Thai Prime Minister Will Reach Out to Insurgents
October 19, 2006
KUALA LUMPUR -- Thailand's new prime minister said he will use peaceful means to resolve the Muslim insurgency in the country's southern provinces -- a clear reversal of the iron-fisted strategy of the previous government.
Prime Minister Surayud Chulanont, on a one-day visit to Malaysia, said he will reach out to all minority Muslims in the predominantly Buddhist country to end the separatist insurgency, which has claimed more than 1,700 lives since January 2004.
"We will try to talk to a lot of people," said Mr. Surayud, a former army general who was named Thailand's interim prime minister after the Sept. 19 bloodless military coup that ousted the elected government of Prime Minister Thaksin Shinawatra.
"I told the Malaysian prime minister that I would talk to the Muslim leaders in the south, to the kids in schools. That's the way I am trying to present myself -- by way of talking," he said.
Mr. Surayud added that his "personal strategy" was to try "to resolve these problems by peaceful means."
The comments mark a turnaround from the hard-nosed approach adopted by Mr. Thaksin who sent thousands of troops to the south to crush the insurgency, a strategy that achieved little success.
Mr. Surayud made the comments after talks with his Malaysian counterpart, Abdullah Ahmad Badawi.
Both leaders said they will remain in touch by telephone to discuss any problems that arise in southern Thailand.
Mr. Surayud's visit comes amid efforts by former Malaysian Prime Minister Mahathir Mohamad to mediate between the Thai government and Islamic separatists who operate in the three Muslim-dominated provinces bordering Malaysia.
The insurgency had also soured relations between the two neighbors with Mr. Thaksin's government frequently accusing Malaysia of harboring the militants. The Malaysian government denied the charge.
Malaysia's only concern is that the Muslims in southern Thailand -- who are of the same ethnicity and religion as Malaysian Malays -- "live in peace and without fear," Mr. Abdullah told reporters.
Contrary to predictions in the Thai media, Mr. Surayud didn't seek the repatriation of 130 Thai Muslims who fled to Malaysia more than a year ago, citing fear of persecution by Thai security forces.
Mr. Abdullah said he and Mr. Surayud agreed that the Thai Muslims are welcome to "return in peace" to Thailand if they want to. "But if they want to stay on for a while we would also be willing to host their presence in Malaysia," Mr.

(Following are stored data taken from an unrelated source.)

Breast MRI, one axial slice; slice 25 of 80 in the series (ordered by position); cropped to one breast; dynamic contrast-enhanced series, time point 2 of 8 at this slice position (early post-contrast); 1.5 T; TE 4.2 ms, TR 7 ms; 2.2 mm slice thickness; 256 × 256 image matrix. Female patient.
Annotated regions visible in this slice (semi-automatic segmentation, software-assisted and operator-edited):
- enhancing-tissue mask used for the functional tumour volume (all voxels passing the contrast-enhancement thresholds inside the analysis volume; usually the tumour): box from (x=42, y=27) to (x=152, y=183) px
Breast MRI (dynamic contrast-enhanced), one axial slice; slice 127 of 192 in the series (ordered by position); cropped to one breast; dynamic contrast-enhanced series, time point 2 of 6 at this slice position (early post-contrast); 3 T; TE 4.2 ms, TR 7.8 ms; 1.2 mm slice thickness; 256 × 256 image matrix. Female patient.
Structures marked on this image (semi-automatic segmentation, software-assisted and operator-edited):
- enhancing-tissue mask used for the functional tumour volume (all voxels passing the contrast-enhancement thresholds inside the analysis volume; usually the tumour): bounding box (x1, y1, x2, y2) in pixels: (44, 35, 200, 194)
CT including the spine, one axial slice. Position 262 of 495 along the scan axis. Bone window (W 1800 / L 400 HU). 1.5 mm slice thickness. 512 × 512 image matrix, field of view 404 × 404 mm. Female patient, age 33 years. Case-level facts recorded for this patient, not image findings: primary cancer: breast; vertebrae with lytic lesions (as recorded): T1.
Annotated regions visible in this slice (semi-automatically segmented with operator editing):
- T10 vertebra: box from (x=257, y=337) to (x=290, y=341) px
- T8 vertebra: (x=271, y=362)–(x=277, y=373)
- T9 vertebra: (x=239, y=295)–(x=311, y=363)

Abdullah said.
He also said that it is normal for many Thai Muslims who "profess allegiance to Malaysia" to cross over to Malaysia time and again.
"It is not to be interpreted in any way that there is intention on our part to interfere with whatever that is happening on the Thai side," said Mr. Abdullah.
The new Thai government has said it wants to hold talks with insurgent leaders and has been in contact with some, but hasn't publicly said when.
Malaysian government leaders have responded by saying they are willing to host peace talks if both sides agree.
Mr. Surayud, on his first visit to Malaysia since taking office Oct. 1, was accompanied by Defense Minister Gen. Bunrod Somtad, Foreign Minister Nitya Pibulsongkram and Interior Minister Aree Wong-araya.
Mr. Surayud will visit Indonesia on Saturday, the Philippines on Oct. 23 and Vietnam on Oct. 26. He has already been to Laos and Cambodia, as part of a familiarization tour common among new Southeast Asian leaders.